The principle of disaggregation is fundamental to both software-defined networking and software-defined application infrastructure. Yet disaggregation presents serious challenges for network operations, IT operations and DevOps teams.
At the network layer, SDN enables separation of the control plane from the data plane and the network operating system (NOS) from the underlying switching hardware.
Programmable merchant silicon enables disaggregation at the chip level. The P4 language can be used to generate different firmware loads in order to implement specialized networking functions.
Monolithic applications are now disaggregated into microservices, each running in individual containers and possibly distributed across multiple clouds. The container run-time frameworks – Kubernetes and Docker – are also disaggregated from the underlying server operating system.
The benefits of disaggregation are flexibility and customization. Network and IT architects can mix and match software, firmware and hardware components to tailor disaggregated network and application infrastructure so that it satisfies their organization’s specific business needs.
Low cost off-the-shelf switches can be sourced from multiple vendors and deployed with the preferred NOS. Operators can take the do-it-yourself approach to disaggregated software and assemble separate components or they can purchase a turnkey package from a single provider that integrates multiple open source components.
A key requirement is that the full stack of disaggregated application and network infrastructure is programmable at each level in the hierarchy using well-defined APIs, allowing for a high degree of customization.
Impressive, for sure, but also really complicated.
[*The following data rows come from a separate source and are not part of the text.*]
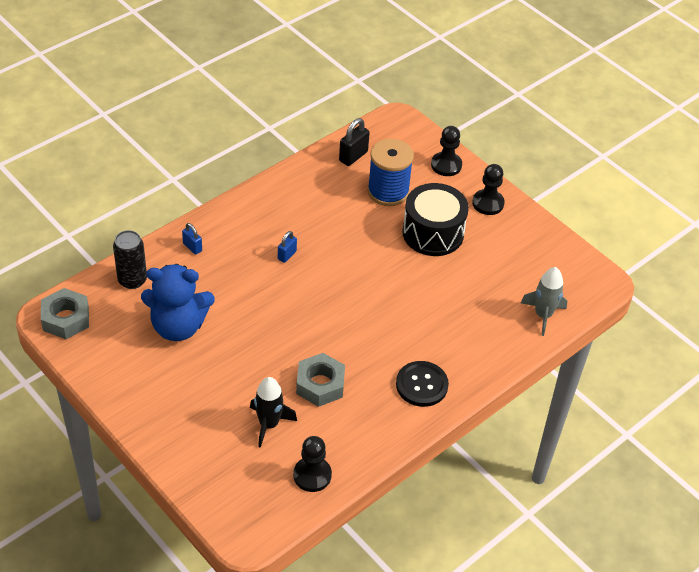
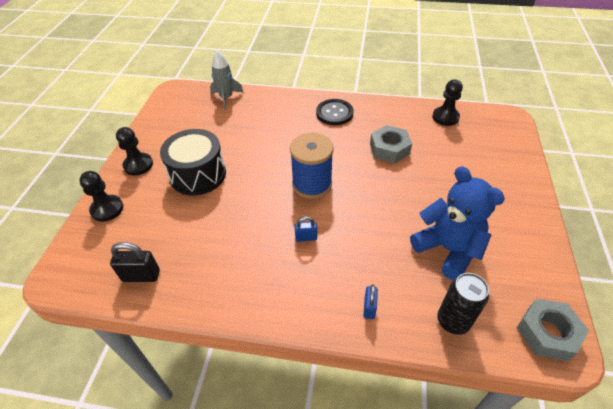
camera: 125 degrees left, 0 degrees up
(269, 424) = (444, 151): black rocket -> none
(388, 191) = (171, 224): blue spool -> blue spool (312, 184)

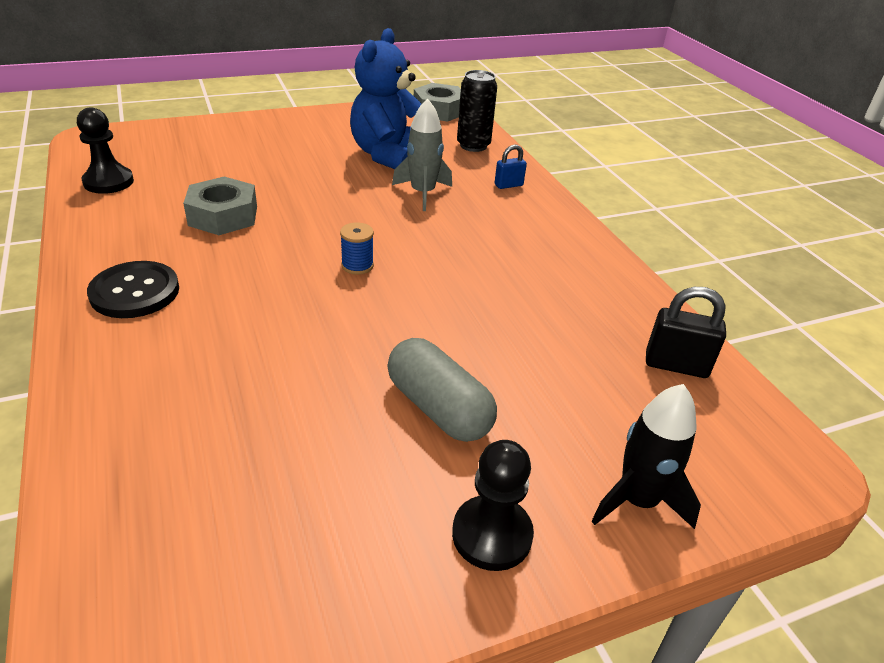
camera: 125 degrees left, 10 degrees down
(107, 209) = (637, 500): black pawn -> black rocket
(141, 275) = (676, 365): black padlock -> black padlock turned 45 degrees counterclockwise
(198, 174) = (438, 408): black drum -> grey capsule
(226, 98) = (119, 502): grey rocket -> grey rocket (422, 193)
(306, 237) = (461, 244): blue padlock -> none
(312, 184) = (357, 265): blue spool -> blue spool, size x0.45

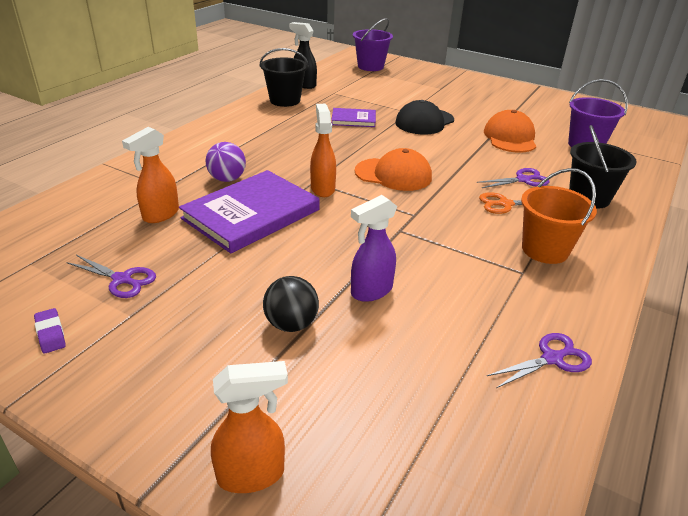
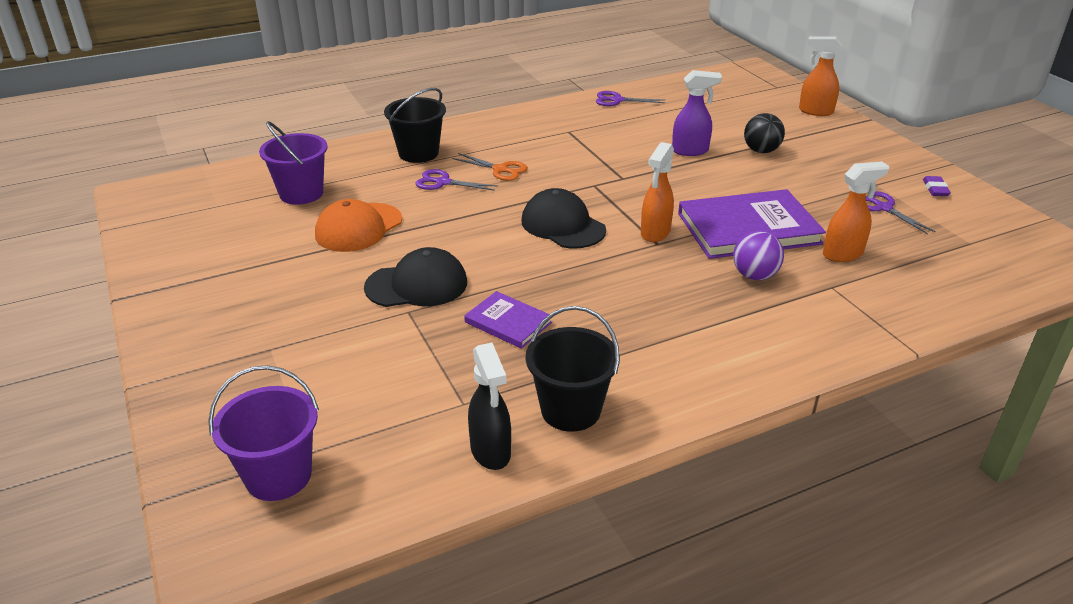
camera: 145 degrees left, 0 degrees up
(393, 174) = (563, 225): orange cap -> black cap
(545, 250) = (529, 136): orange bucket -> none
With so many different moving parts, how do operators ensure that the entire stack is working properly and rapidly detect when something is wrong? How do operators quickly respond to changing conditions and know what actions to take?
Hybrid multi-cloud environments are growing too large-scale, complex and dynamic for human operators to remain in the loop for critical operational intelligence functions.
We need a new model for managing the full stack of disaggregated multi-cloud infrastructure that is vast in scale, virtualized at multiple layers and highly dynamic, featuring constantly shifting application workloads and traffic flows. We need what I am calling “cognitive multi-cloud infrastructure”.
Cognitive implies that the infrastructure is sufficiently intelligent to automatically monitor full stack operations and take any necessary remedial or preventative actions without operator intervention.
Highly distributed and disaggregated multi-cloud infrastructure can be very costly to manage due to the large number of operators involved and yet operators are often not able to react quickly enough to faults, anomalies or rapid changes in network conditions.
Machine learning and AI are fundamental to cognitive infrastructure. Smart machines can sift through the flood of streaming telemetry and generate actionable insights that can not only be presented to operators via dashboards but also drive closed-loop automation mechanisms. Advanced machine learning and AI algorithms are needed to perform the complex correlations typically required to detect problems in disaggregated infrastructure that may also span multiple domains across both public and private clouds.
Cognitive infrastructure starts with embedding instrumentation in every software and hardware component at each layer in the full stack. Streaming telemetry protocols are used to deliver monitoring information derived from this instrumentation to powerful analytics engines that are capable of processing telemetry data in real-time.
Figure 1 depicts a conceptual model for cognitive multi-cloud infrastructure. There are independent AI-driven automation loops operating at each layer which also feed operational intelligence to the layer above.
Figure 1 – Machine Learning and AI Are Critical for Automating Disaggregated Multi-Cloud Infrastructure
In addition, machine learning and AI feed insights into service, infrastructure and network orchestration software that spans multiple layers in the full stack to manage more complex automation functions such as provisioning, configuring and activating additional compute and networking resources in response to increased demand.
We are just starting on the journey to realize this vision of highly automated, cognitive multi-cloud infrastructure. Machine learning and AI today mainly serve to assist operators in deriving actionable intelligence for taking remedial actions initiated by human operators. Yet the pressing economic imperative for increased automation and streamlining of tedious and labor-intensive workflows is driving a wave of technology innovation that is starting to bear fruit.
We’ll know we have reached our journey’s final destination when cognitive infrastructure is capable of passing the Turing Test – when we reach the point where it is not possible to discern if disaggregated infrastructure is being managed by teams of human operators or machines.